TASK DESCRIPTION:
The required output holds only the lines from the one containing "Reviewer comment on" through the end of the material below, copied exactly, please, with no pictures.

EXERCISE DATA:
★ ★ ★ ★

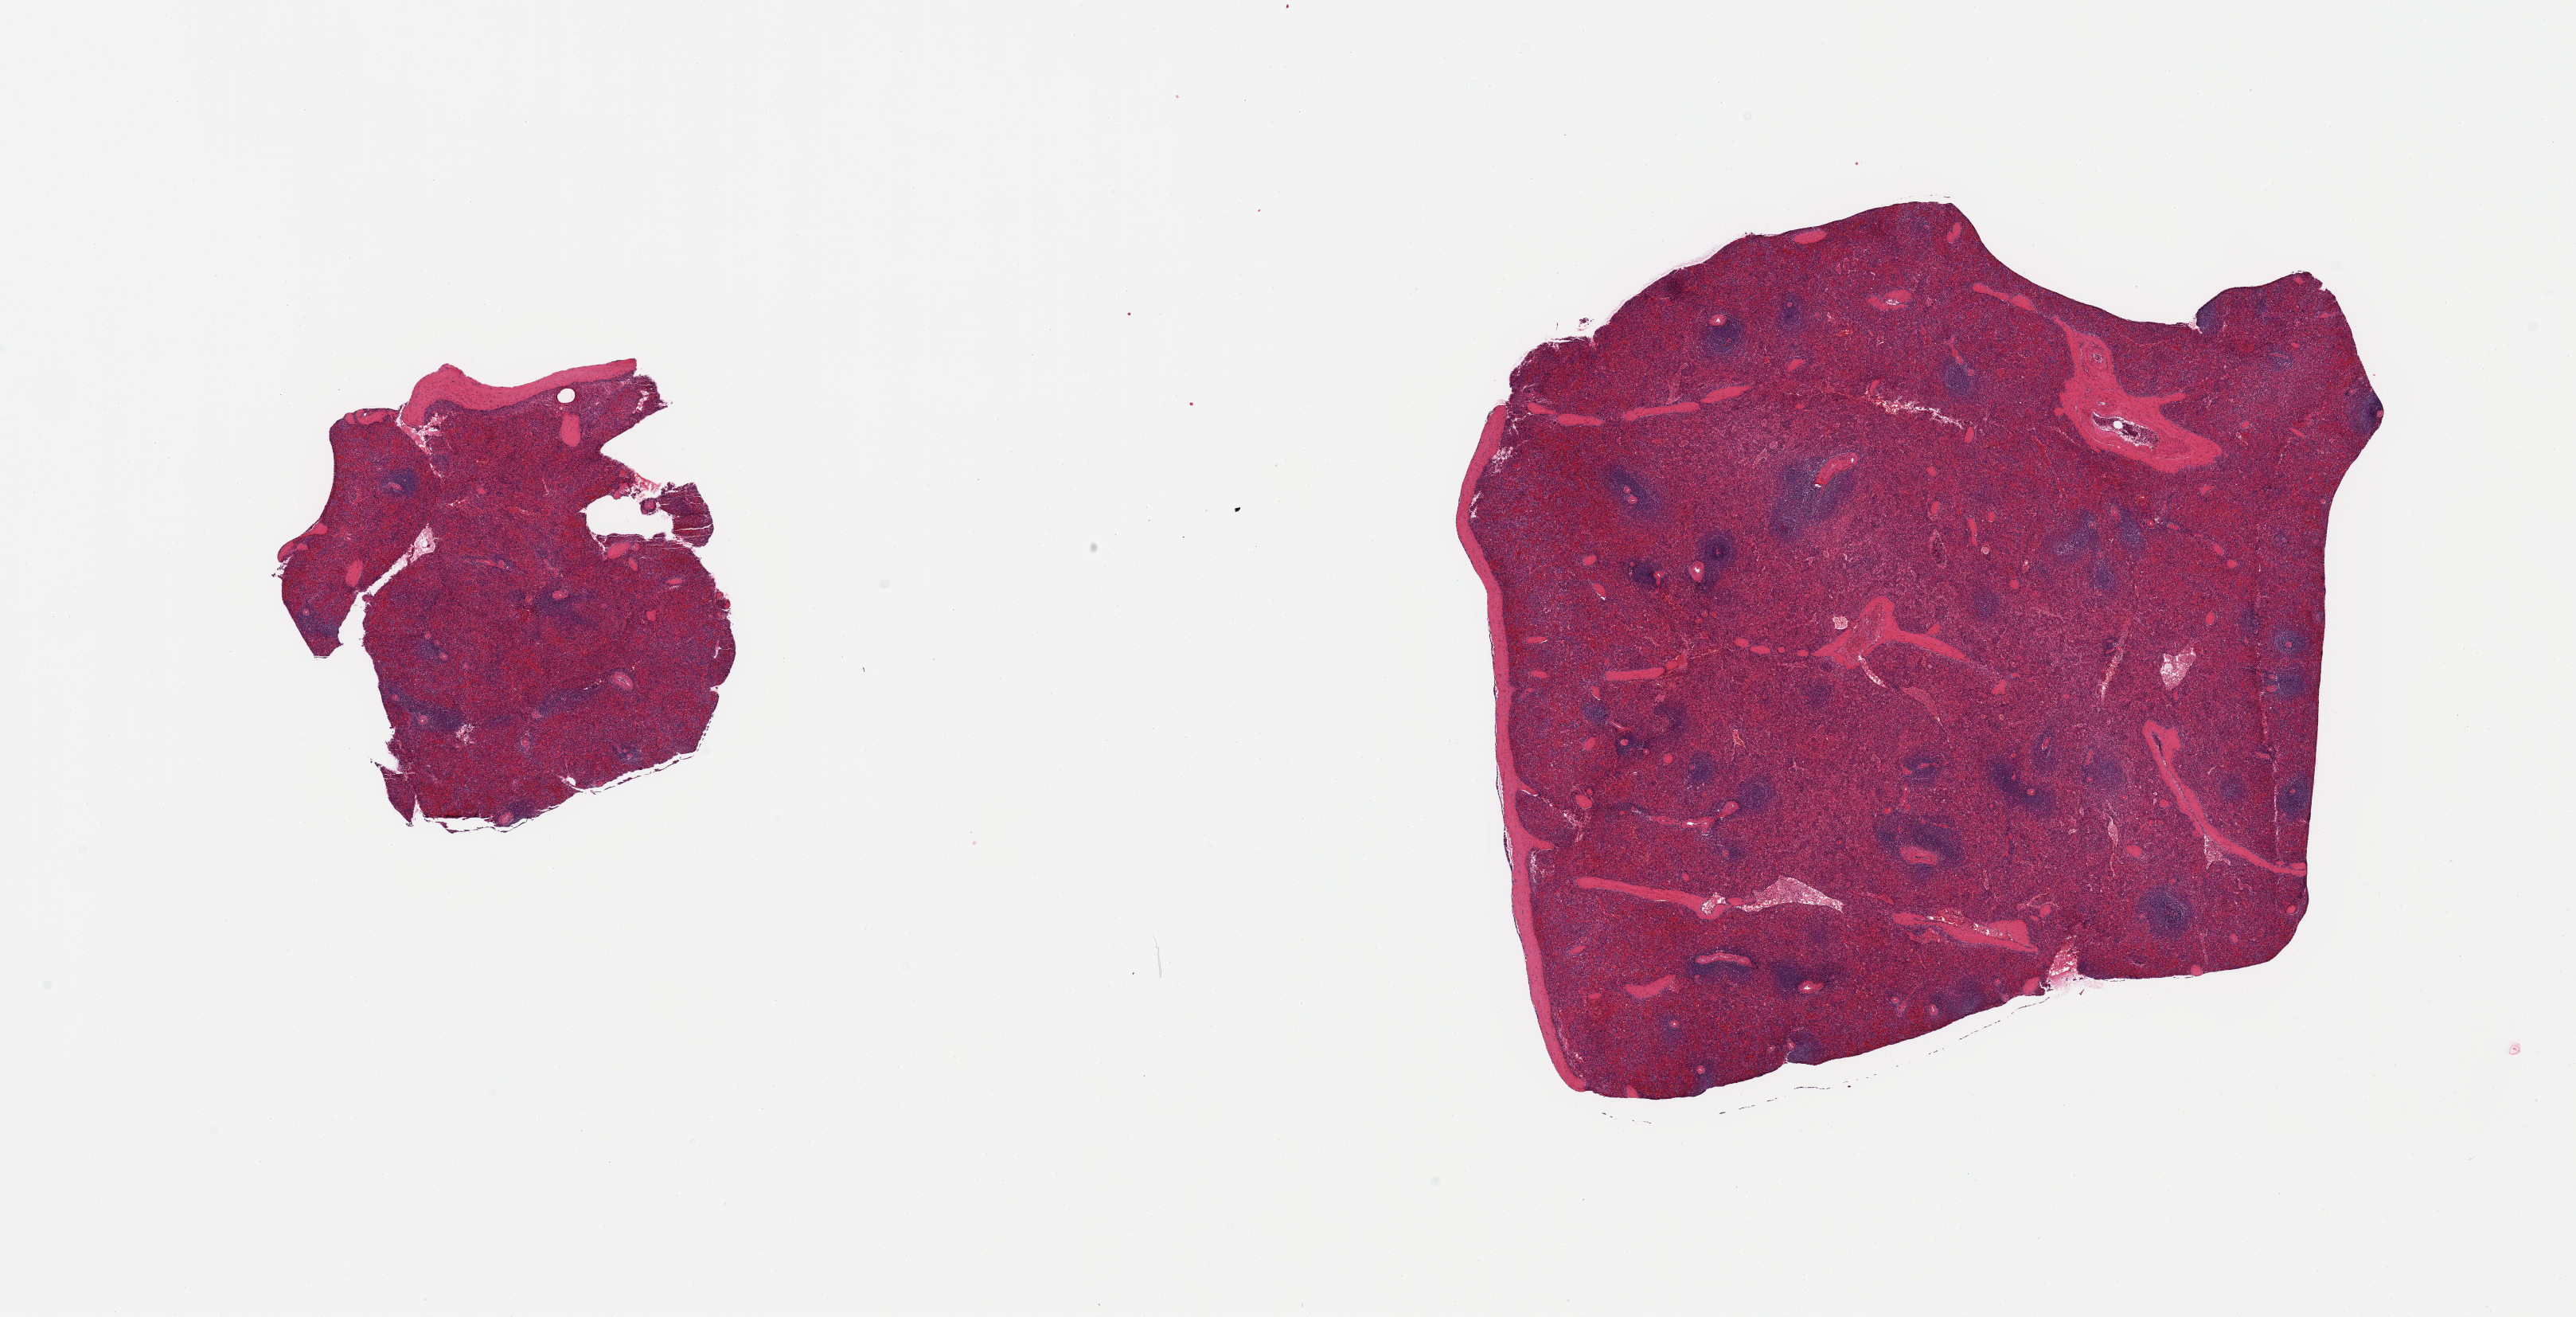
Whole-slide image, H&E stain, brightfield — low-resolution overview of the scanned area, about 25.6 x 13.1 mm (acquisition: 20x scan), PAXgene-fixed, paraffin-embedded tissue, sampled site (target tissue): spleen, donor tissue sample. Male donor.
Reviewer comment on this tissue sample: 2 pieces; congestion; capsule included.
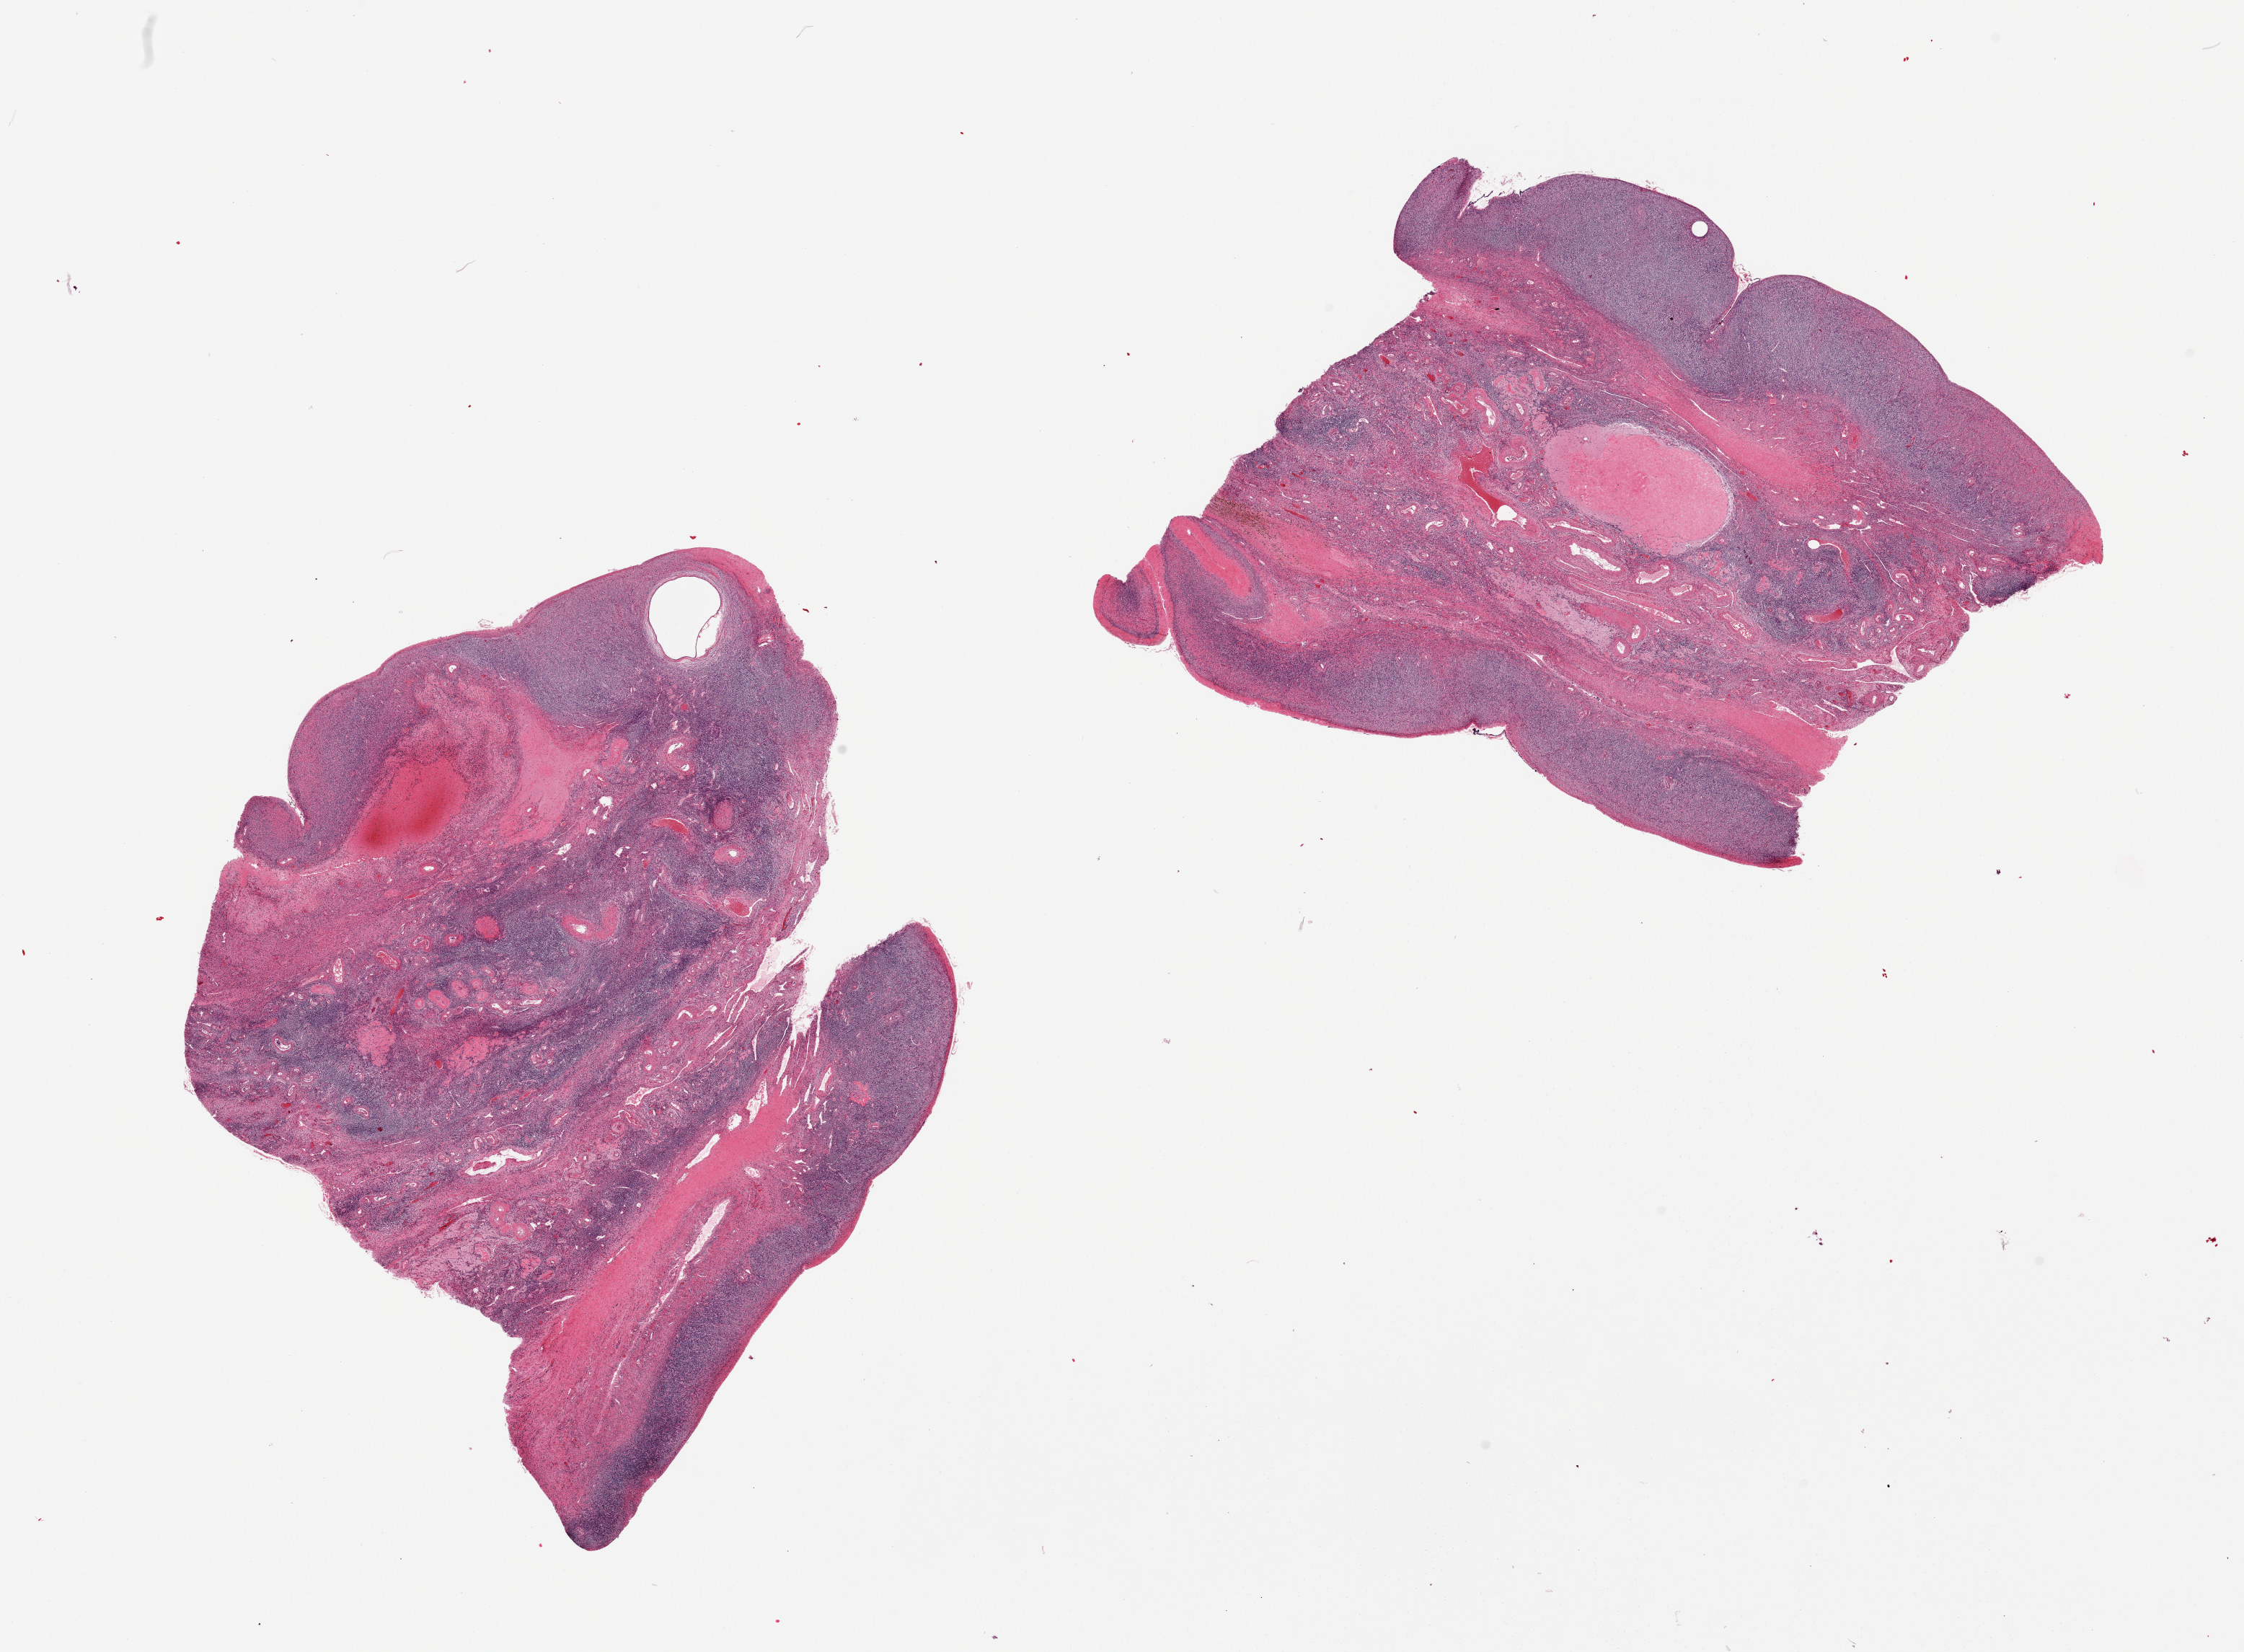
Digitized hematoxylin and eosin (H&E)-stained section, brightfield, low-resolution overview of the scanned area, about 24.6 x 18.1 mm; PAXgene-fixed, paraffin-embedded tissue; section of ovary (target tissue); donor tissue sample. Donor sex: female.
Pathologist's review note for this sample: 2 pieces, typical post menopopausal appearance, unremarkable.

★ ★ ★ ★

RESPONSE TO THIS TASK:
Reviewer comment on this tissue sample: 2 pieces; congestion; capsule included.
Digitized hematoxylin and eosin (H&E)-stained section, brightfield, low-resolution overview of the scanned area, about 24.6 x 18.1 mm; PAXgene-fixed, paraffin-embedded tissue; section of ovary (target tissue); donor tissue sample. Donor sex: female.
Pathologist's review note for this sample: 2 pieces, typical post menopopausal appearance, unremarkable.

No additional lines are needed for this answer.